Make some space in the pan and add the mince, allowing this to brown almost entirely before adding a good pinch of salt and pepper.
Make space in the pan again and add the tomato paste - let this caramelise for a minute or so before incorporating with the mince/veggies mixture.
Add the white wine and allow this to reduce.
Next add the whole tomatoes, stock, parsley and spices - then simmer gently, uncovered for about 20 minutes or until the consistency of the sauce has thickened but not totally dried out. Check seasoning and adjust as needed.
Remove from the heat and stir through the cooked pasta - if you need to add a splash of pasta water to loosen the mix and help it all come together, go for it. Set aside while you make the béchamel.
The béchamel
Preheat your oven to 190c/170c fan forced/375f
Add the cinnamon to the milk and heat gently.
In a separate saucepan, heat the olive oil until it glistens (a minute or so), then add the flour to form your roux, mixing vigorously with a wooden spoon/spatula.
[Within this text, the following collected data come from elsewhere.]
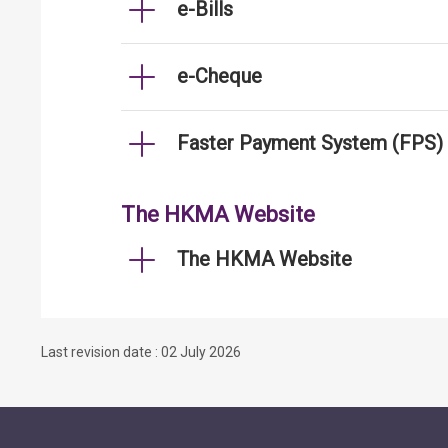
e-Bills
e-Cheque
Faster Payment System (FPS)
The HKMA Website
The HKMA Website
Last revision date : 02 July 2026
Cook the roux for 3 minutes before slowly whisking in the milk - do this little by little until you have a thick and smooth béchamel - enough to coat the back of a spoon.
Remove from the heat - beat the egg in a small bowl and add a tiny amount of the hot béchamel to it, before then whisking that all back into the béchamel itself.
Season generously with salt to taste, and add the grated cheese.
Cooking it!
Finally, pour this over the pasta in an even layer, and bake in the oven for 40 minutes until it’s bubbling.
As a final step (promise!), I like to switch the oven to grill/broil mode and finish the bake off for a few minutes so the top becomes really golden and lovely.
Allow the pasta bake to cool for 20-30 minutes before serving - I don’t know why but it’s so much better after a good rest (like moussaka and pastitsio!). Also excellent as leftovers!
Enjoy :)
Sounds great but I wish it would have a translation button for ingredient amounts. Also I’m not sure do I cut the Zucchini and eggplant into rounds or chopped?